* EXTRAIT À LIRE:
┄┄┄┄┄┄┄┄┄┄┄┄┄┄┄┄┄┄┄┄

22Finalement, en se soumettant à l’ordre de la croix, la scène particulière du martyre de saint Étienne se trouve à l’unisson de l’organisation générale du portail, frappé de la croix parousiaque. Elle en est une mise en abyme. Le martyre d’Étienne devient un exemplum, qui démontre que les épreuves de ce monde sont l’occasion pour le croyant d’assurer son salut, d’être du bon côté au jour du Jugement, dont la représentation occupe le plus haut registre du portail.
23Ainsi la représentation du martyre d’Étienne, quoique ne pouvant plus être considérée comme un récit qui fait un « saut de côté » ou « qui s’éloigne du sujet » du portail, s’affirme néanmoins, et d’autant plus, digression, conformément à la seconde définition qu’en propose Geoffroy de Vinsauf, « une anticipation de la suite des événements8 » et à celle que retient Bernard Dupriez dans le Gradus : « Endroit d’un ouvrage où l’on traite de choses qui paraissent hors du sujet principal, mais qui vont pourtant au but essentiel que s’est proposé l’auteur9 ».

┄┄┄┄┄┄┄┄┄┄┄┄┄┄┄┄┄┄┄┄

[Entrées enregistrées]
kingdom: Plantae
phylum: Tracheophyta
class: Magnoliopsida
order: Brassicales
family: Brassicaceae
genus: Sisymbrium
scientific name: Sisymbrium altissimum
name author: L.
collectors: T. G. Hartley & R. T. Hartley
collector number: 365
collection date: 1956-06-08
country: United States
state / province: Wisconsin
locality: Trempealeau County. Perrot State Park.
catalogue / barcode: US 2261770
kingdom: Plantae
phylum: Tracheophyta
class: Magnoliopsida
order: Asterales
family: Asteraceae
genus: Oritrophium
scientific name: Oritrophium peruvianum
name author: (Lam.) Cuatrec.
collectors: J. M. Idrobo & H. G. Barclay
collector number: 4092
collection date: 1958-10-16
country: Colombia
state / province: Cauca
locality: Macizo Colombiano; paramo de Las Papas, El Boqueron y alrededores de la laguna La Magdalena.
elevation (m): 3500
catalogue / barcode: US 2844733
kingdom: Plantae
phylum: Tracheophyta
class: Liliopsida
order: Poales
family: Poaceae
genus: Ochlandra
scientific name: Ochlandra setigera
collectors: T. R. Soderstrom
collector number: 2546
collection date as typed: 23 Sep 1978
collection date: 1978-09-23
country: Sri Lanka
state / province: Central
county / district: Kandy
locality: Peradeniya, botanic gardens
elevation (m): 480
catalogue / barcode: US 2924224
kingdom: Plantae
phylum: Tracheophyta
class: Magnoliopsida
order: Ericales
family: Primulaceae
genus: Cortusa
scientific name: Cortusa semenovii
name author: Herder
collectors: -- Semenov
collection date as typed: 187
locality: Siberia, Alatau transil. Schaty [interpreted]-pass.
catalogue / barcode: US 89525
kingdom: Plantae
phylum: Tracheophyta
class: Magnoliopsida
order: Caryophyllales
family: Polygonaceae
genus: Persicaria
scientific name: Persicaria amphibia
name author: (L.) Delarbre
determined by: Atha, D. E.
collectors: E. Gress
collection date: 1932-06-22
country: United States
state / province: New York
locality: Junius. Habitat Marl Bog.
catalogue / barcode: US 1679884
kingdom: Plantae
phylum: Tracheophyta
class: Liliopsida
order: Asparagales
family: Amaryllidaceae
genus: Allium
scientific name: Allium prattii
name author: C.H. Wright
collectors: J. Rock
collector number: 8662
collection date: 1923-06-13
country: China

┄┄┄┄┄┄┄┄┄┄┄┄┄┄┄┄┄┄┄┄

* CONSIGNE:
Restituez, tel qu'il figure dans l'extrait sur le martyre de saint Étienne, le passage qui commence par « 22Finalement, en se » et va jusqu'à « registre du portail. ». Les lignes n'ont aucun rôle ici.

* TÂCHE ACCOMPLIE:
22Finalement, en se soumettant à l’ordre de la croix, la scène particulière du martyre de saint Étienne se trouve à l’unisson de l’organisation générale du portail, frappé de la croix parousiaque. Elle en est une mise en abyme. Le martyre d’Étienne devient un exemplum, qui démontre que les épreuves de ce monde sont l’occasion pour le croyant d’assurer son salut, d’être du bon côté au jour du Jugement, dont la représentation occupe le plus haut registre du portail.